Парки, некогда открытые на правом берегу Сены для гуляющей публики, запущены.
Небо кажется белесым, а мелкий, бесшумный, тоже белесый дождик, почти нормандский, застит взгляд. Карета маркизы едет по мощеной набережной вдоль Сены. И внезапно она чувствует себя здесь почти иностранкой. Более того, ей кажется, что она превратилась в душу, открывающую для себя иной мир. Оба берега реки вызывают у нее гадливость унылым видом людей, толпящихся на набережных, и тощих, бледных, полуголых ребятишек, которые играют у воды.
На каменном парапете набережной она видит три слова, выцарапанных ножом и натертых углем: «СВОБОДА ИЛИ СМЕРТЬ». И внезапно вспоминает, что знала человека, который сделал из этого лозунга тайну своей жизни.
У нее больно сжимается сердце.
Она просит кучера остановиться.
Маркиза выходит из кареты под моросящий дождь. Она прижимает руку к сердцу. Осклизлые плиты набережной затрудняют ходьбу, но она все же кое-как добирается до надписи. Останавливается рядом с антикваром, который, невзирая на дождь, молча раскладывает книги на своем прилавке. Берет в руки томик, машинально вытирает его своей перчаткой и видит на обложке… герб Дансени. Маркиза вздрагивает. Поспешно берет другую книгу, — эта принадлежала мужчине, с которым она встречалась при Дворе и разделяла плотские услады. Антиквар торопит ее, прося назвать свою цену. Раздраженная его настойчивостью, она оставляет книги на прилавке.
И отходит, думая: «Если я покопаюсь там еще, то наткнусь на книгу с гербом Вальмона».
Она не произносит это имя вслух, но внезапно у нее подкашиваются ноги.
Она хватается за каменный парапет набережной. Ее глаза заволакивает туман.
Постепенно ее дыхание выравнивается.
Маркиза открывает глаза. Внизу, у самой воды, человек с удочкой резким взмахом подсекает рыбу. Маркиза спешит отвернуться. По ее щеке катится слеза. Она машинально вытирает запачканную перчатку. Хочет подняться в карету, но ей мешает слабость.

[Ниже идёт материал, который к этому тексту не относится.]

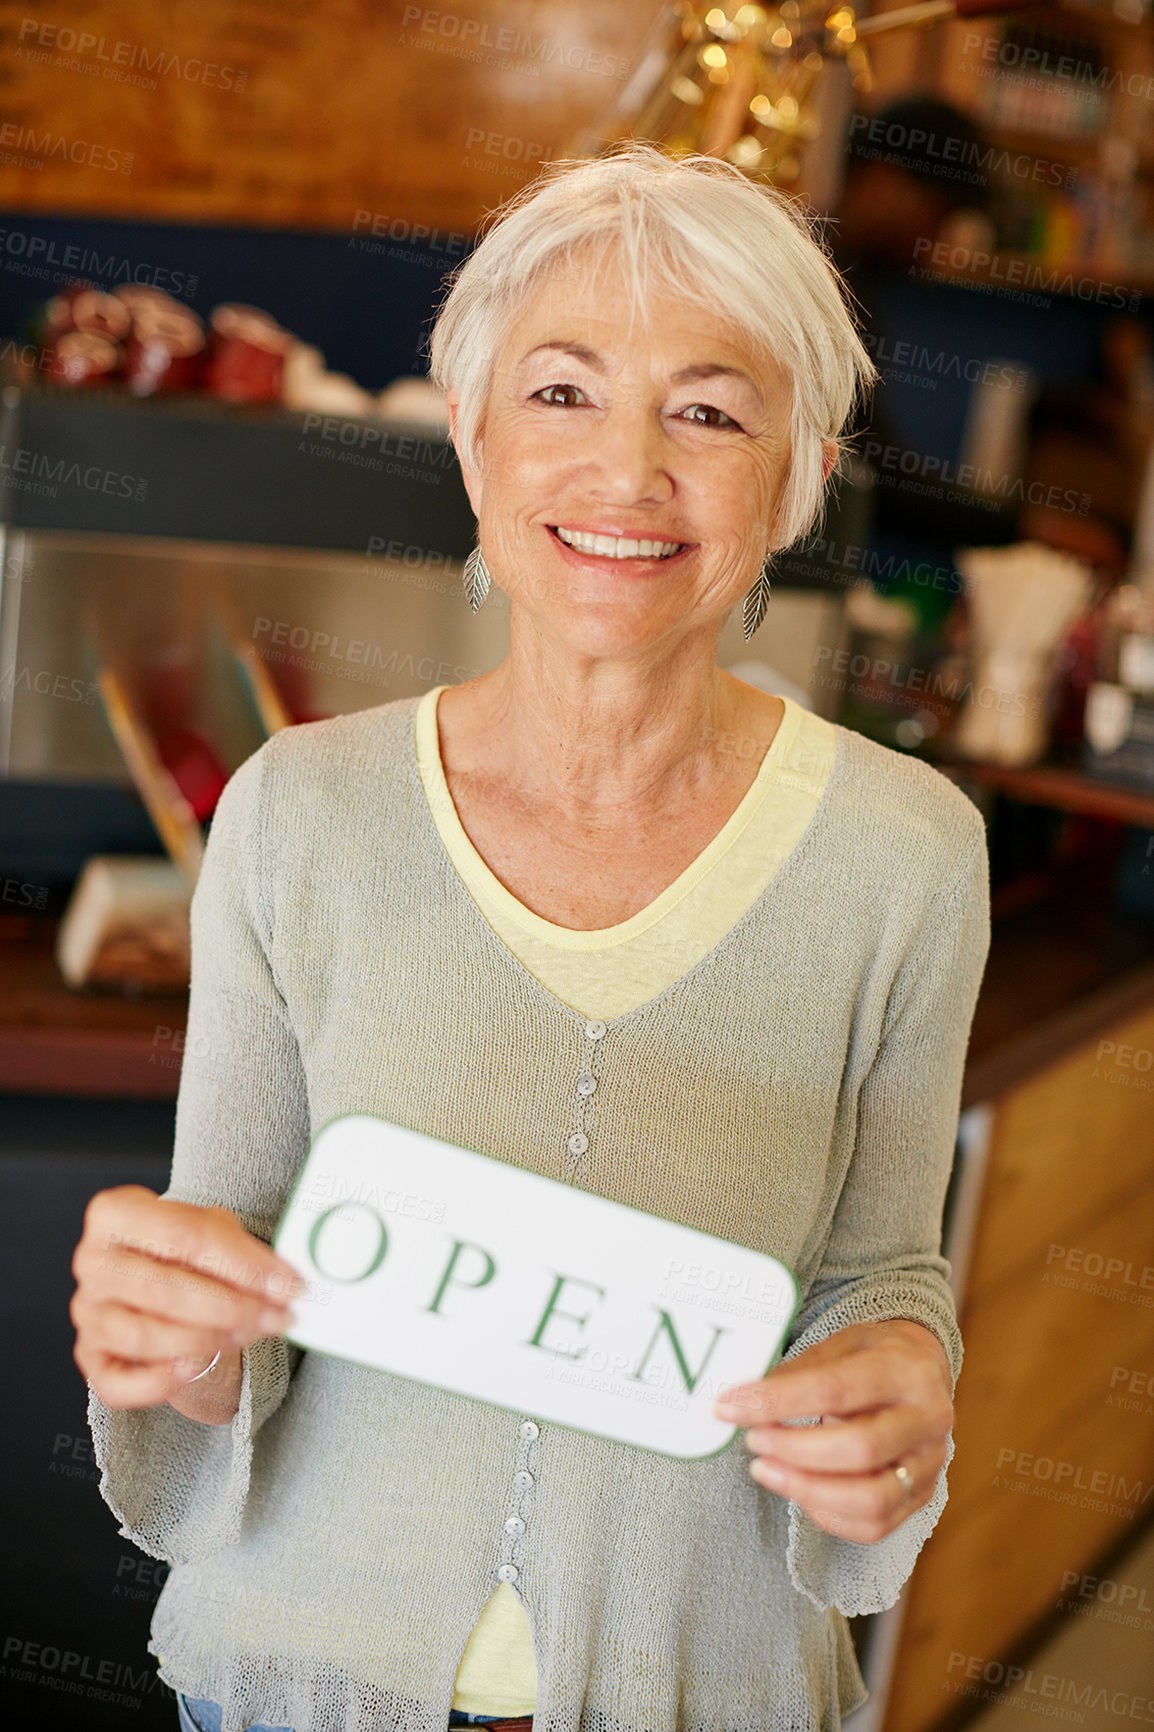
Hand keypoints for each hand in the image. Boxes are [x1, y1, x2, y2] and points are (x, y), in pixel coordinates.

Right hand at [71, 1185, 302, 1418]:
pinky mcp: (90, 1358)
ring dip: (210, 1341)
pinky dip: (160, 1381)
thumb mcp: (211, 1230)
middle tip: (278, 1316)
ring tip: (251, 1334)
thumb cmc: (182, 1250)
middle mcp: (93, 1262)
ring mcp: (87, 1312)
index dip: (241, 1264)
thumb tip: (284, 1282)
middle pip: (165, 1289)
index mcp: (115, 1214)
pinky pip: (118, 1383)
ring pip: (145, 1336)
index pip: (183, 1236)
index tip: (288, 1284)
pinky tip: (195, 1367)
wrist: (156, 1278)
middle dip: (234, 1307)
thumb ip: (242, 1252)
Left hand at [712, 1319, 953, 1542]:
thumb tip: (741, 1400)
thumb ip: (797, 1374)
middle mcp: (927, 1419)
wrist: (924, 1373)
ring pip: (871, 1498)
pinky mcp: (921, 1496)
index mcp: (906, 1371)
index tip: (730, 1406)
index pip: (834, 1390)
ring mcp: (929, 1464)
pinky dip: (827, 1515)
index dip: (776, 1401)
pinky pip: (874, 1525)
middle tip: (752, 1440)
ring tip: (766, 1469)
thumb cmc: (874, 1357)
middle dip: (793, 1450)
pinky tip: (799, 1489)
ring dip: (806, 1489)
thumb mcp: (840, 1344)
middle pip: (859, 1449)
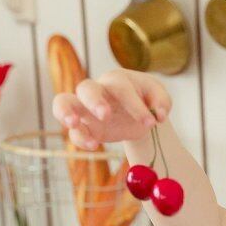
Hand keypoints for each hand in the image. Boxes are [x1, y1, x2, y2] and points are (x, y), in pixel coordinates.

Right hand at [52, 68, 172, 149]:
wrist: (138, 114)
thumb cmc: (145, 98)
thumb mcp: (158, 96)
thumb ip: (162, 101)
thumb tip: (160, 115)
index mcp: (117, 80)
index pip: (121, 87)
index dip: (134, 104)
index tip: (150, 122)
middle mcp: (97, 90)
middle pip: (86, 87)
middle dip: (94, 100)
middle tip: (105, 115)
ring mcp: (85, 108)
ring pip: (63, 101)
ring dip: (65, 111)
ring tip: (72, 123)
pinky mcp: (83, 126)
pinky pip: (74, 132)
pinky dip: (80, 138)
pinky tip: (93, 145)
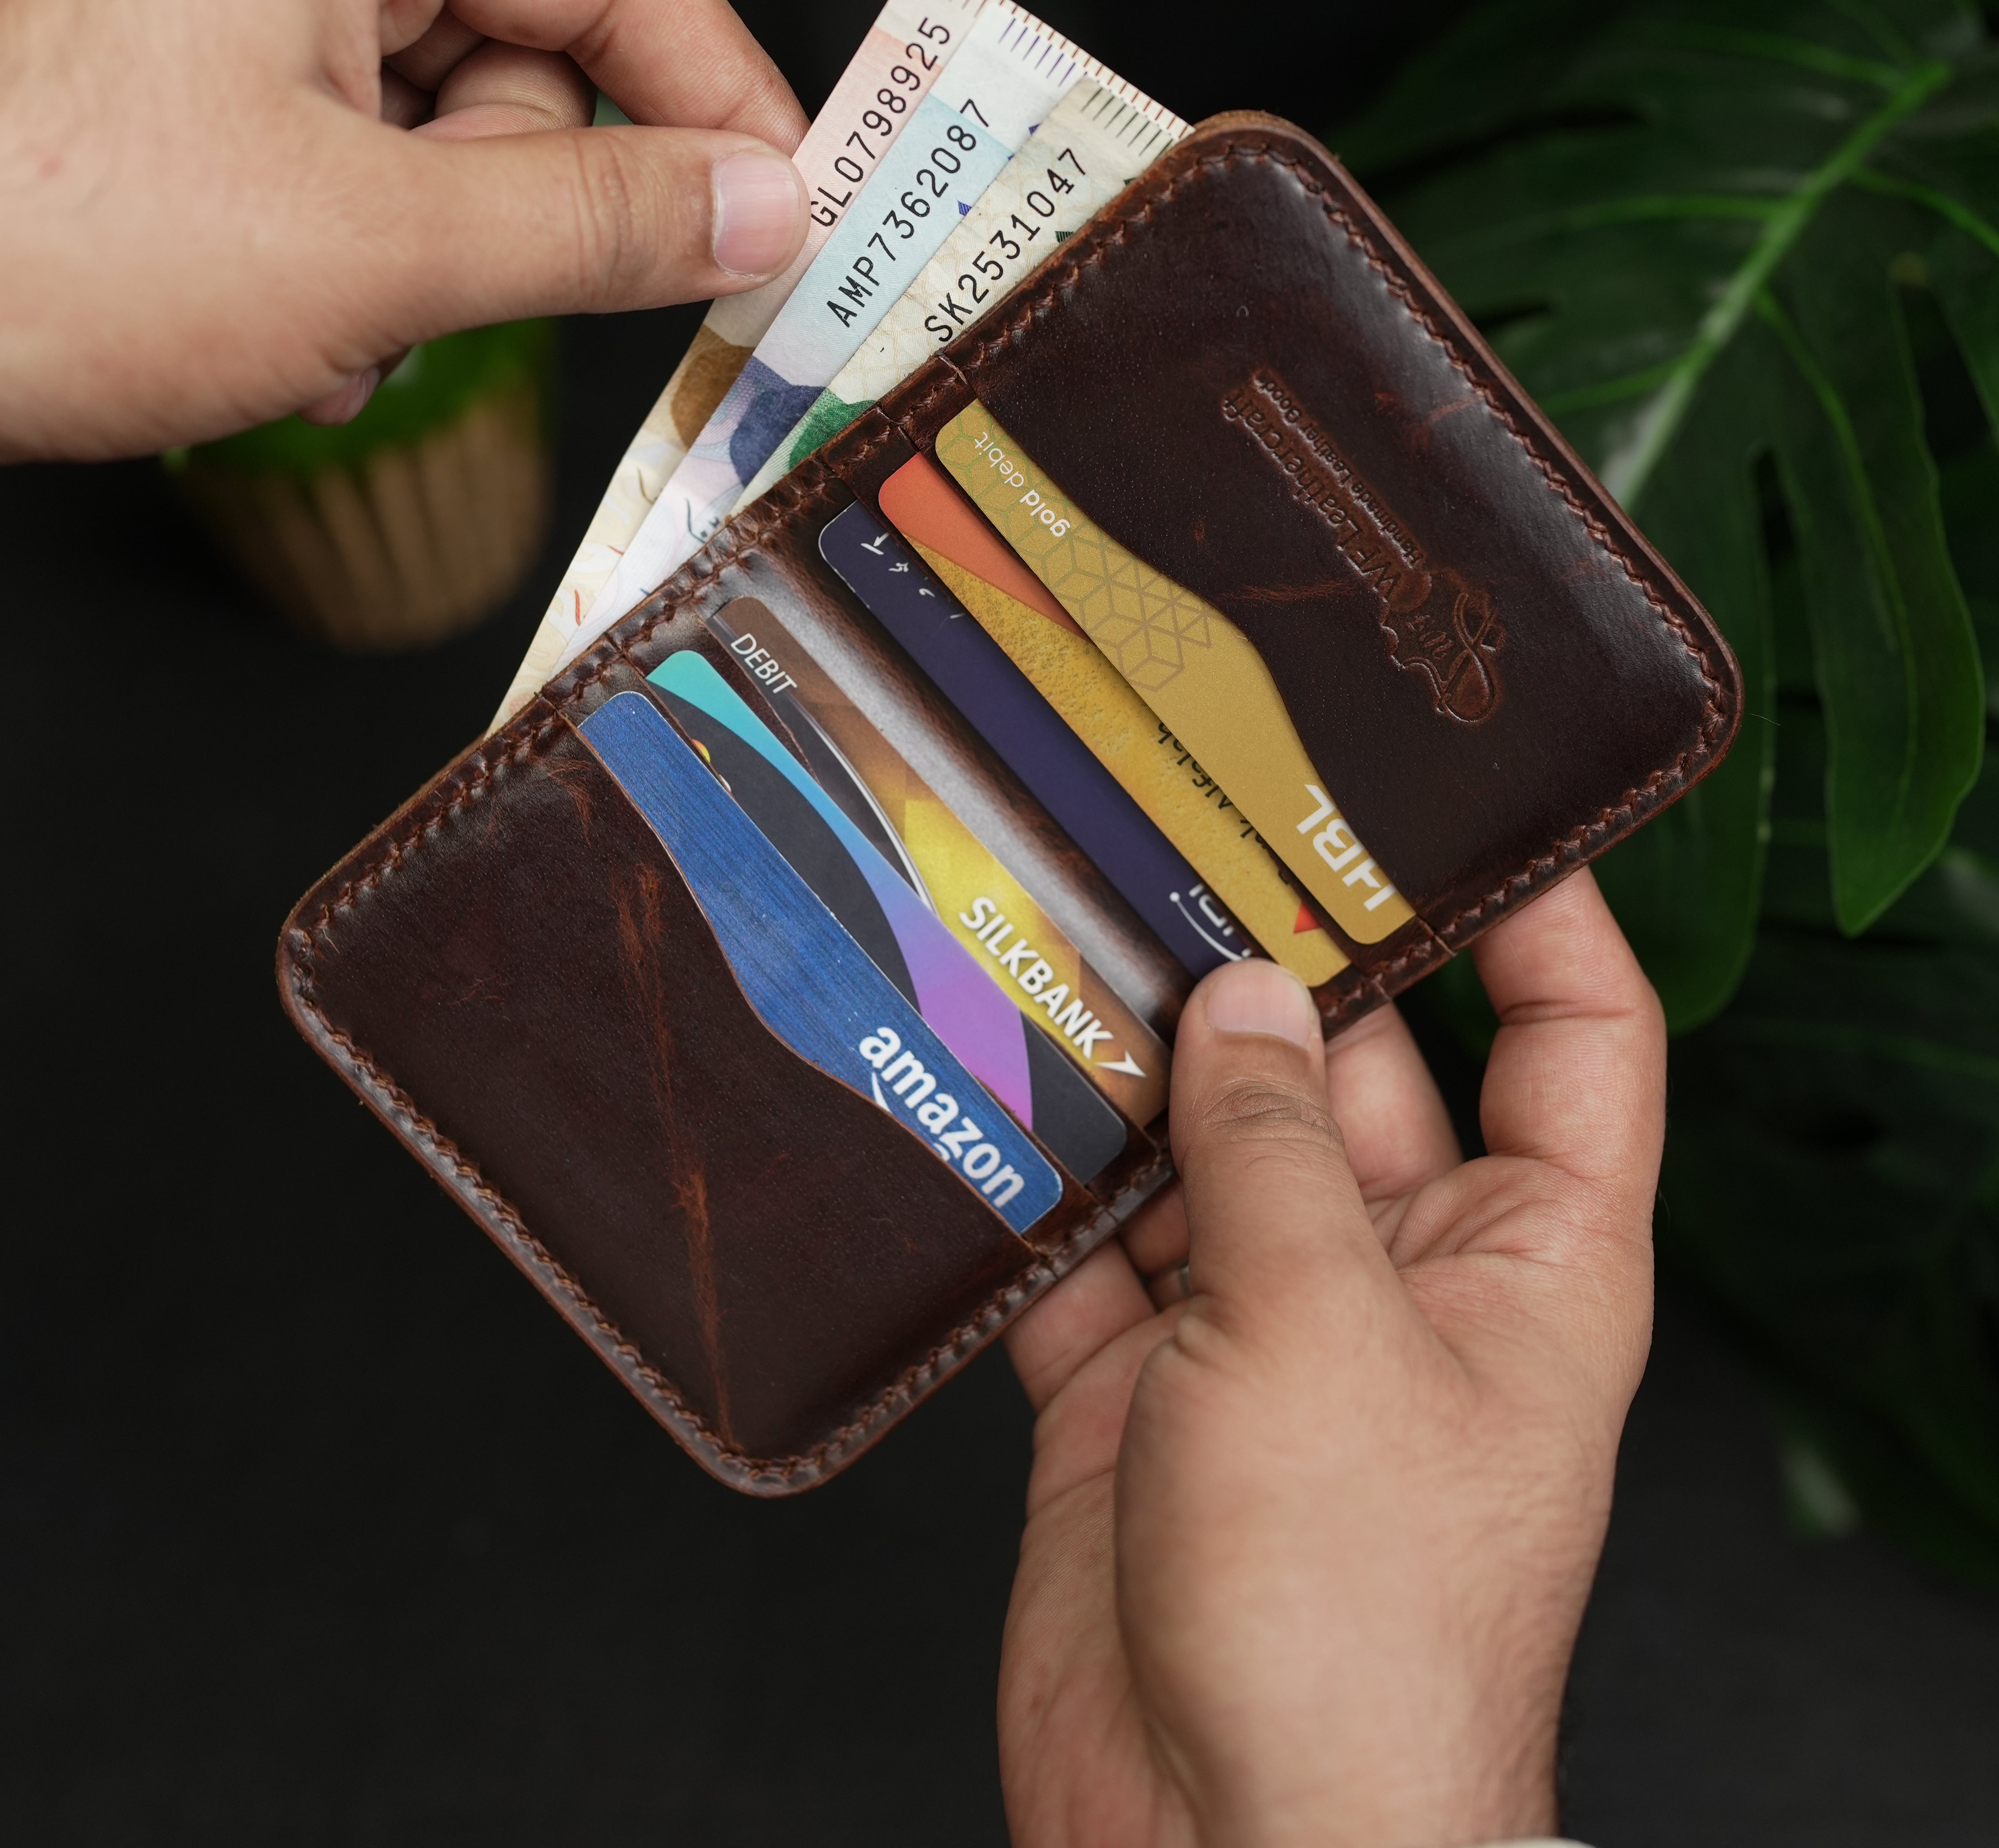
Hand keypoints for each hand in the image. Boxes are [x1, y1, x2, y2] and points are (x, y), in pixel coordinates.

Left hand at [0, 0, 809, 484]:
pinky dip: (356, 293)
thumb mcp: (378, 238)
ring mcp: (241, 20)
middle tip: (428, 279)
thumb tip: (766, 208)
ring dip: (420, 272)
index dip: (718, 95)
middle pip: (533, 68)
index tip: (790, 214)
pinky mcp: (209, 122)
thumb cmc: (42, 231)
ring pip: (456, 160)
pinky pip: (374, 204)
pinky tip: (268, 329)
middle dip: (501, 211)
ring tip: (311, 315)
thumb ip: (599, 220)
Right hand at [999, 868, 1664, 1847]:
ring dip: (1132, 1076)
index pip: (1576, 1041)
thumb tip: (1244, 996)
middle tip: (1177, 849)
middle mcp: (1397, 1278)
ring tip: (1051, 946)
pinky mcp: (1137, 1394)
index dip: (1540, 917)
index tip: (1461, 808)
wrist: (1219, 1846)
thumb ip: (1270, 1149)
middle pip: (1345, 1074)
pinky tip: (976, 1099)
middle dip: (1271, 974)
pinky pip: (1086, 1255)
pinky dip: (1036, 1190)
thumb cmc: (1349, 1617)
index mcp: (1524, 1257)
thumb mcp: (1325, 1332)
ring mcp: (1260, 1333)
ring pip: (1202, 1155)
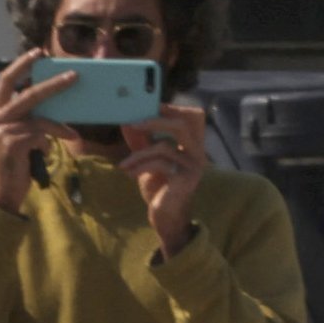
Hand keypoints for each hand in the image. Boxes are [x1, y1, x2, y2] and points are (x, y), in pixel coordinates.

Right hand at [0, 51, 80, 207]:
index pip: (6, 80)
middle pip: (28, 93)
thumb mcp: (17, 130)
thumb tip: (54, 95)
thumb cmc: (14, 156)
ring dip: (59, 124)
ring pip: (39, 117)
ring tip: (73, 132)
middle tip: (74, 75)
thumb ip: (27, 113)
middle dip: (53, 84)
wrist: (2, 186)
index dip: (22, 64)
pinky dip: (48, 143)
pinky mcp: (11, 143)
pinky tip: (46, 151)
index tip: (39, 51)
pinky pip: (40, 136)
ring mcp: (2, 130)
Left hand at [120, 98, 208, 254]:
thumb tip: (127, 121)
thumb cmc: (159, 187)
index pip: (193, 116)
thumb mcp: (148, 160)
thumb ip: (142, 141)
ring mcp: (194, 164)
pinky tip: (129, 173)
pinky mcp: (185, 178)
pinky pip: (160, 163)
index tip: (149, 106)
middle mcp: (198, 151)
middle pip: (184, 123)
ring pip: (165, 145)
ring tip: (125, 164)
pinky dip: (140, 166)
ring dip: (139, 153)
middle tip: (133, 123)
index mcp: (192, 144)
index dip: (173, 108)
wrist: (165, 216)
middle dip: (157, 120)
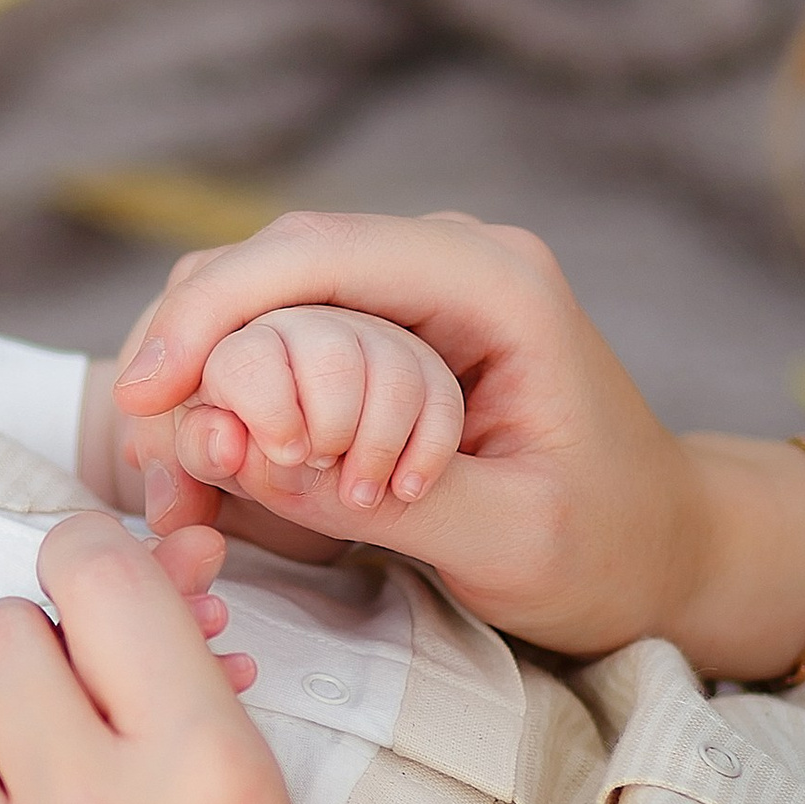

Кучер слезает с козел и подходит к ней. Маркиза задыхается. Шепчет ему: «Дайте мне руку. Помогите мне. Мы не поедем на Промышленную выставку. Мы вернемся в Жарго. Мы вернемся в Жарго…»
И повторяет, почти неслышно: «В Жарго! В Жарго!», словно умоляя своего собственного слугу.
А в Жарго стоит конец лета. Погода великолепная, хотя и душновато. Маркизу притягивает медлительная Луара.
По вечерам она велит вынести на прибрежный песок — такой теплый и мягкий, тянущийся желтой полосой вдоль величественной реки, — шезлонг, графин холодной воды, ведерко и соломенную шляпу с желтой газовой вуалью из Голландии. Мадам де Мертей нравится лежать в своем шезлонге, держа в руках длинный шест с удочкой на конце. Она забрасывает в реку наживку. И звучит напев. Она напевает Joy Пёрселла[267]. Напевает его Ô Solitude[268]. И вытаскивает из воды окуньков, совсем крошечных, с палец.
267
Joy (англ.) — гимн «Радость» (полное название: Joy, mirth, triumphs I do defy, точная дата создания неизвестна).
268
Ô Solitude — гимн «О, одиночество!» (полное название: О solitude, ту sweetest choice, 1687).